Pentagon says it attacked fighters -- not wedding
BAGHDAD, Iraq (CNN) -- Pentagon officials Wednesday denied alleged eyewitness reports of a U.S. attack on a wedding party in a remote area of western Iraq that killed innocent civilians.
"Our report is that this was not a wedding party, that these were anti-coalition forces that fired first, and that U.S. troops returned fire, destroying several vehicles, and killing a number of them," a Pentagon spokesman said.
He was responding to a video distributed by The Associated Press showing Iraqi witnesses who said that at least 20 people were killed and five others critically wounded early Wednesday when planes fired on a wedding celebration.
A man on the video said all homes in the village near the Syrian border were destroyed in the attack at about 3 a.m. local time Wednesday.

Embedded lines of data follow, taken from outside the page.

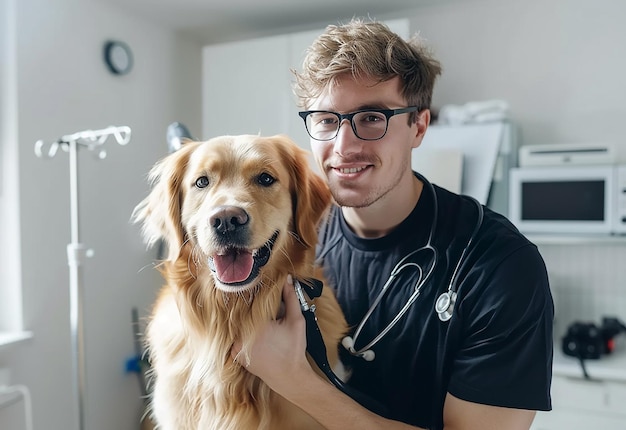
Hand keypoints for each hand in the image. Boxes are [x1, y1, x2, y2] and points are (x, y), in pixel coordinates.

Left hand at [231, 275, 312, 393]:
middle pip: (241, 313)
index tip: (259, 291)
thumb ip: (290, 298)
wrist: (290, 376)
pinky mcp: (236, 355)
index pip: (249, 301)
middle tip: (258, 306)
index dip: (254, 295)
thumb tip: (286, 279)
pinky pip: (235, 338)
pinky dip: (242, 334)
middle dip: (249, 308)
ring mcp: (236, 347)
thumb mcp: (296, 320)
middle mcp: (242, 335)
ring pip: (237, 326)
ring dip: (244, 321)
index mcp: (255, 324)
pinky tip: (253, 333)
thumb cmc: (294, 349)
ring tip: (255, 320)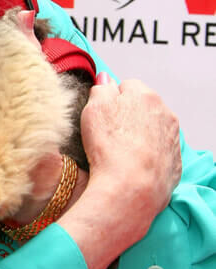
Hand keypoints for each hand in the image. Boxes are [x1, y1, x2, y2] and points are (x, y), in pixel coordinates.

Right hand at [60, 76, 181, 268]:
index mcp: (145, 96)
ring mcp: (172, 138)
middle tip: (108, 135)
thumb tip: (106, 81)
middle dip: (127, 116)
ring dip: (138, 135)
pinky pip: (158, 152)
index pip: (126, 86)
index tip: (101, 115)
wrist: (132, 187)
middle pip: (142, 107)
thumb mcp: (93, 109)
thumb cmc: (110, 147)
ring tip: (119, 153)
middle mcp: (164, 113)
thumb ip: (101, 90)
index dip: (111, 100)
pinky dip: (146, 156)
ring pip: (152, 129)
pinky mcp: (174, 162)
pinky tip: (131, 166)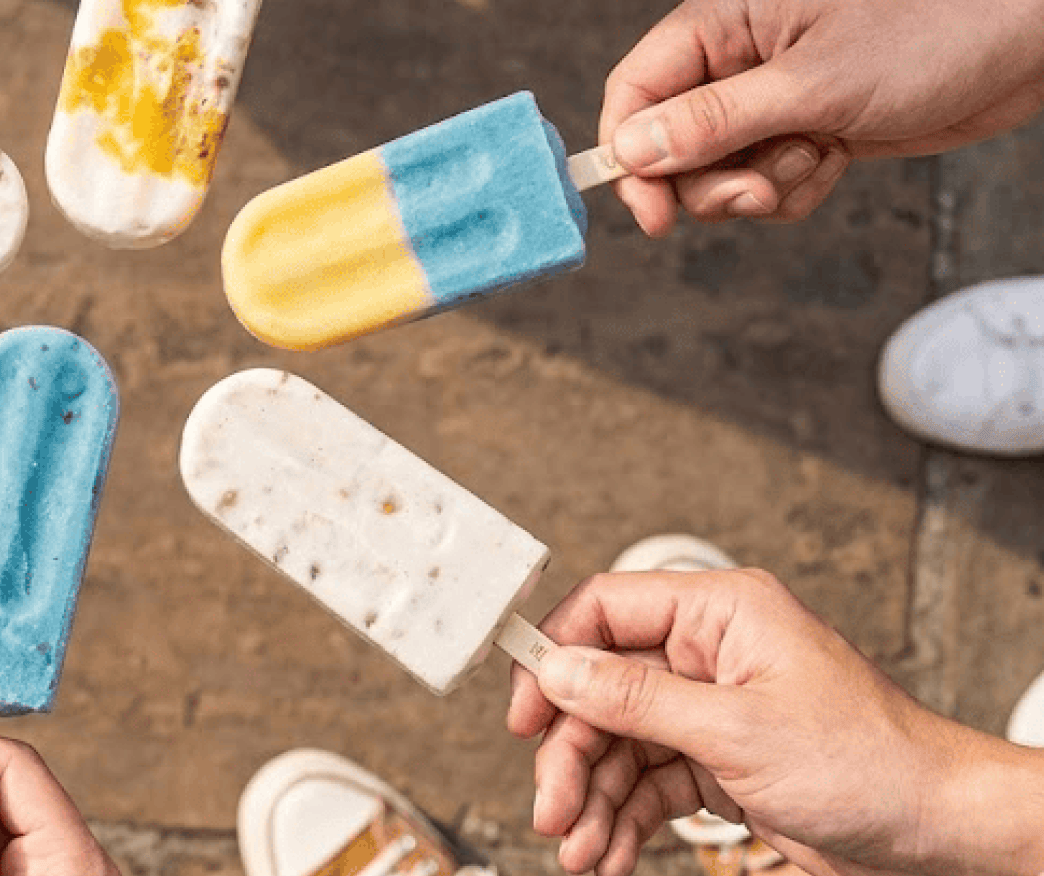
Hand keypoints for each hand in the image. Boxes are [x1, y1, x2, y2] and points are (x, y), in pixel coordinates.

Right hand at [506, 569, 1043, 875]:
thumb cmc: (872, 762)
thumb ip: (637, 699)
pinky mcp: (722, 762)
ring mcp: (714, 711)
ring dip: (593, 799)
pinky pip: (650, 783)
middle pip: (603, 692)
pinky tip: (608, 851)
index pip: (606, 611)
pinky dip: (624, 820)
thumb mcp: (738, 730)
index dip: (555, 658)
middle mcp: (712, 655)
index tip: (524, 711)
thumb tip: (560, 670)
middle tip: (552, 806)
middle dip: (573, 755)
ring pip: (621, 746)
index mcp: (721, 614)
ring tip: (580, 848)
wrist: (938, 834)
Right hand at [601, 0, 1043, 236]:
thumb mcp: (812, 86)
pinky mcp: (798, 124)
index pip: (637, 87)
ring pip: (718, 170)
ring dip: (764, 183)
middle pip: (671, 142)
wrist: (1018, 47)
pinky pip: (763, 179)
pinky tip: (837, 158)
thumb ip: (714, 121)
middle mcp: (736, 51)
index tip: (651, 214)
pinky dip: (795, 185)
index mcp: (725, 14)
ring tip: (818, 155)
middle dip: (715, 180)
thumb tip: (631, 150)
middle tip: (760, 188)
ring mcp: (767, 90)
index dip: (630, 154)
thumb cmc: (929, 38)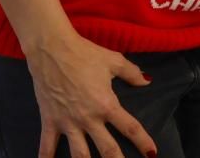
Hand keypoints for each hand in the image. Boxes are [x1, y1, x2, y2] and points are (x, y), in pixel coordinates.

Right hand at [24, 28, 155, 157]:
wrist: (52, 51)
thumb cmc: (85, 54)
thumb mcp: (114, 61)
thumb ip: (132, 73)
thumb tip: (147, 82)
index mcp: (107, 104)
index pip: (130, 127)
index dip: (143, 142)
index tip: (152, 153)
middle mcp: (88, 118)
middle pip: (107, 149)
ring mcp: (68, 123)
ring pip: (79, 155)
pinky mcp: (50, 122)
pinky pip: (47, 147)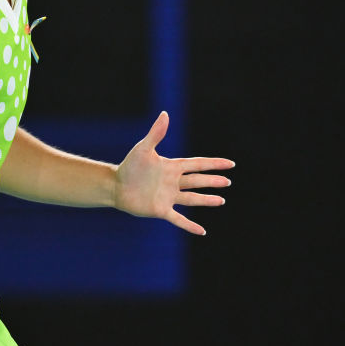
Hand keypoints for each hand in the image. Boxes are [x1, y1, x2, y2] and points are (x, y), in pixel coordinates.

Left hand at [114, 112, 233, 234]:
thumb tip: (165, 114)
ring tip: (221, 200)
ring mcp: (168, 197)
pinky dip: (190, 225)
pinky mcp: (161, 210)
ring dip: (206, 200)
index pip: (197, 164)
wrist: (114, 185)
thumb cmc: (129, 166)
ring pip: (192, 199)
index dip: (213, 164)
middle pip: (197, 181)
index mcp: (171, 167)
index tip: (230, 164)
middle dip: (213, 181)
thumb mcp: (143, 149)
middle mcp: (173, 182)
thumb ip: (156, 133)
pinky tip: (202, 231)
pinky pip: (179, 219)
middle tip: (228, 182)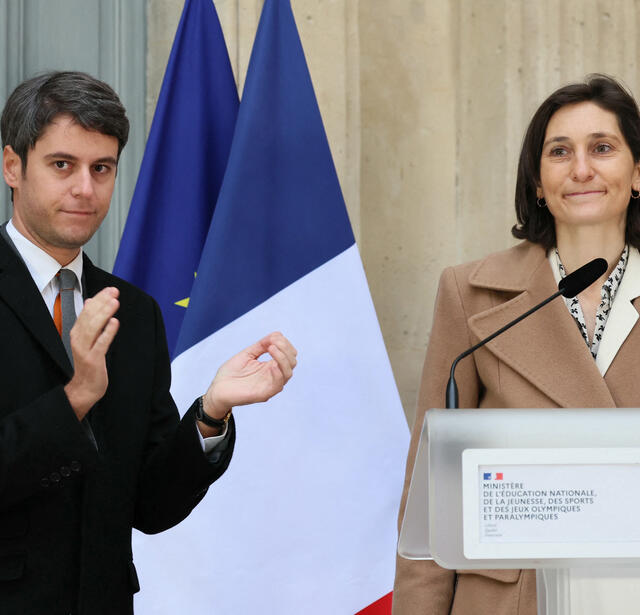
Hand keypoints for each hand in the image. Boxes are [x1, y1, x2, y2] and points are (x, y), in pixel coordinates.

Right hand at [64, 287, 119, 419]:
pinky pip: (101, 344)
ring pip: (94, 328)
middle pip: (90, 317)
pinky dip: (107, 332)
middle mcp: (79, 339)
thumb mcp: (87, 339)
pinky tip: (114, 322)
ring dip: (104, 314)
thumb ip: (89, 321)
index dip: (99, 299)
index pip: (87, 311)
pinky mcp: (93, 359)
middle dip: (102, 303)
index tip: (110, 290)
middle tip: (114, 292)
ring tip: (114, 302)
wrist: (84, 387)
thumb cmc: (88, 362)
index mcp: (78, 332)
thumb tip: (90, 301)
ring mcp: (85, 349)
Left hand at [203, 332, 296, 420]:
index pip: (289, 354)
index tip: (274, 337)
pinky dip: (278, 372)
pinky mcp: (265, 394)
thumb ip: (261, 345)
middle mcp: (273, 376)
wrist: (217, 389)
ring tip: (272, 348)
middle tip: (273, 342)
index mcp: (270, 366)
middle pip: (292, 362)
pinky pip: (279, 384)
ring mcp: (270, 385)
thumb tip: (277, 335)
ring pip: (288, 372)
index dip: (285, 344)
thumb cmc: (230, 373)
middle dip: (286, 348)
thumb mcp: (247, 354)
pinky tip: (271, 363)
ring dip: (283, 358)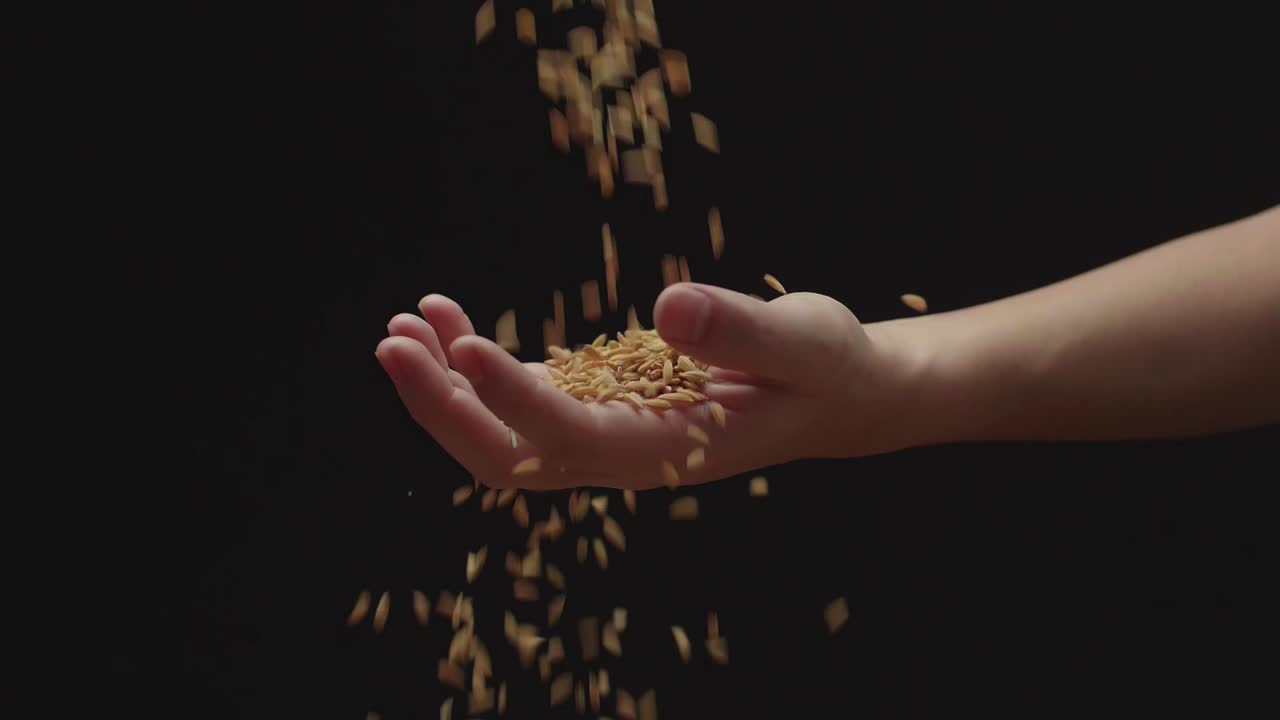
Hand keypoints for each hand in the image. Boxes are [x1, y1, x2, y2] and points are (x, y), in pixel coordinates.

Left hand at [375, 284, 894, 489]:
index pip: (572, 437)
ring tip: (403, 324)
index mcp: (667, 449)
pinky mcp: (595, 406)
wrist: (833, 395)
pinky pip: (519, 401)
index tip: (464, 346)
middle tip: (394, 342)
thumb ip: (741, 329)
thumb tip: (669, 306)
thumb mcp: (802, 342)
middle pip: (510, 458)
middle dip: (445, 408)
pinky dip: (476, 364)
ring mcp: (602, 434)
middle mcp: (622, 454)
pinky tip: (447, 317)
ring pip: (501, 435)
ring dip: (445, 388)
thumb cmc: (824, 369)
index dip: (512, 399)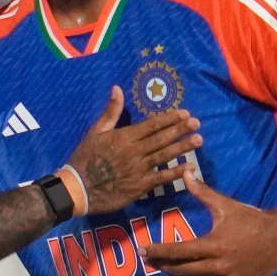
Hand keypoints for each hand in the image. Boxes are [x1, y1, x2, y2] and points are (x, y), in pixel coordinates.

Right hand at [66, 86, 201, 214]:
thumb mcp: (95, 131)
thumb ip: (111, 111)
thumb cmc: (85, 157)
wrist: (78, 187)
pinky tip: (189, 166)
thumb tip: (117, 88)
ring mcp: (138, 169)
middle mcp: (134, 151)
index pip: (151, 125)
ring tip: (198, 140)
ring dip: (182, 147)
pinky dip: (176, 172)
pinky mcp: (139, 186)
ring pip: (164, 156)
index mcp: (123, 137)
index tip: (185, 113)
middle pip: (161, 138)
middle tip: (197, 123)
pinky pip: (161, 178)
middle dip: (180, 130)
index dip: (169, 118)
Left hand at [139, 175, 276, 275]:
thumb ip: (202, 192)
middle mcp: (219, 266)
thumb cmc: (251, 219)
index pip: (178, 252)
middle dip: (162, 265)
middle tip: (148, 259)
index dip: (158, 251)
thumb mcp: (226, 204)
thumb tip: (185, 173)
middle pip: (182, 270)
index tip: (143, 250)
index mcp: (214, 245)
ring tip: (165, 267)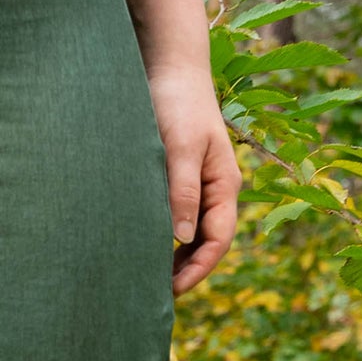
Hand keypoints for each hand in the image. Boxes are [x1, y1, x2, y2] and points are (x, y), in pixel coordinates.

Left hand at [148, 65, 240, 296]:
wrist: (169, 66)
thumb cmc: (177, 103)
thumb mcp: (180, 147)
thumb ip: (182, 190)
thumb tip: (181, 237)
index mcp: (224, 185)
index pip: (218, 241)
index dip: (198, 270)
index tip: (171, 290)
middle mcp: (214, 189)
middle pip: (205, 242)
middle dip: (184, 270)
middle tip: (151, 295)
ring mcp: (196, 183)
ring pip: (188, 231)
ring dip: (171, 256)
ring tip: (142, 277)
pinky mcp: (176, 176)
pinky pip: (173, 214)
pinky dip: (159, 234)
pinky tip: (137, 244)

The video showed at least a dozen bodies, including small children, wrapped in blankets for burial as they were unloaded from a truck.
Men with picks and shovels were digging a series of graves in the video.
A senior military coalition official said as many as 40 people were killed in the attack, but said it was his belief that the attack was against a foreign fighters' safe house.
A coalition official said in a written statement that coalition forces conducted a military operation "against a suspected foreign fighter's safe house in the open desert, 85 km southwest of Husaybah, and 25 km from the Syrian border.
"During the operation, coalition forces came under hostile fire and close air support was provided.
"Coalition forces on the ground recovered numerous weapons, 2 million Iraqi and Syrian dinar, foreign passports and a satcom radio," the statement said.
Asked if the incident was the same one described on videotape, he said, "Yes, it is the same incident."
He added, "We had actionable intelligence to go after a foreign fighters' safe house. It is not our belief that there was a wedding party in the open desert."